The FSA is consulting on new powers for the Financial Conduct Authority to monitor benchmarks such as the Libor and wholesale gas markets, where there have been allegations of rate rigging.
FCA chief executive designate Martin Wheatley conducted his review of Libor in September in the wake of the rate rigging scandal. One of his central proposals calls for an independent administrator of Libor rather than the British Bankers’ Association, which will be monitored by the FCA.
The Government accepted Wheatley’s recommendations in full and has amended the Financial Services bill to ensure they quickly become law.
The FSA’s proposals will require benchmark administrators to corroborate submissions and monitor for any suspicious activity.
Those submitting data to benchmarks will be required to have in place a clear conflicts of interest policy and appropriate systems and controls.
There will also be two new significant influence controlled functions created under the FSA’s approved persons regime for the administrator and submitting firms.

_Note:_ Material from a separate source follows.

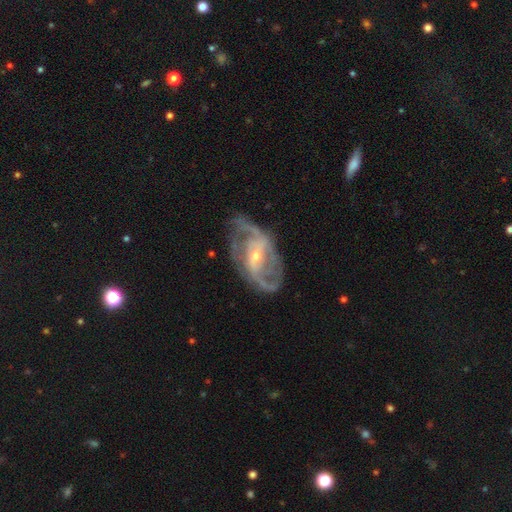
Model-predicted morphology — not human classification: This appears to be a featured or disk galaxy (88%) with a weak bar (42%), 2 (66%) medium (48%) spiral arms (93%) and a small central bulge (60%). Merging: none (65%).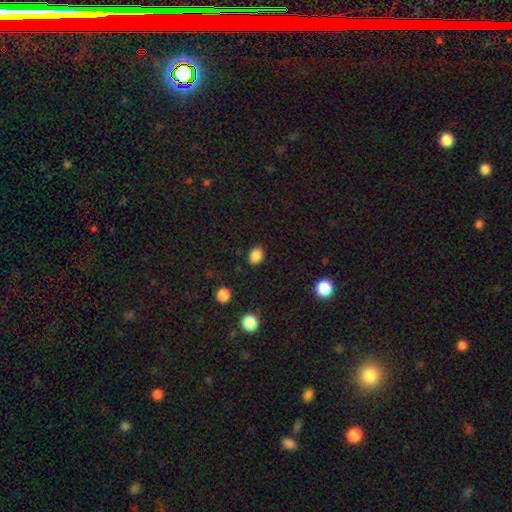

The FSA is keen to see more panel members on Libor administrators to increase the accuracy and reliability of reporting, as recommended in the Libor review.
The FSA says it has considered both the Wheatley Review recommendations and the Treasury’s proposed legislative amendments in designing an approach to regulating the setting of benchmarks.
Initially the only regulated benchmark in the UK will be Libor, but the new regime will contain a framework to monitor others in the future, if appropriate.
Wheatley says: “Confidence and trust are critical to financial markets. The disturbing events uncovered in the manipulation of Libor have severely damaged that trust. The proposals will bring in clear rules for the setting and governance of benchmarks and are a key step to ensuring the integrity of Libor.”
Informed Choice managing director Martin Bamford says: “Libor definitely needs and independent regulator to take responsibility for it but the Bank of England would be better equipped than the FCA because it relates to interactions between banks.”
In June, Barclays was fined £290m by the FSA and US authorities after it admitted that derivative traders manipulated Libor. Chancellor George Osborne confirmed at the time a number of British banks were being investigated over rate-rigging.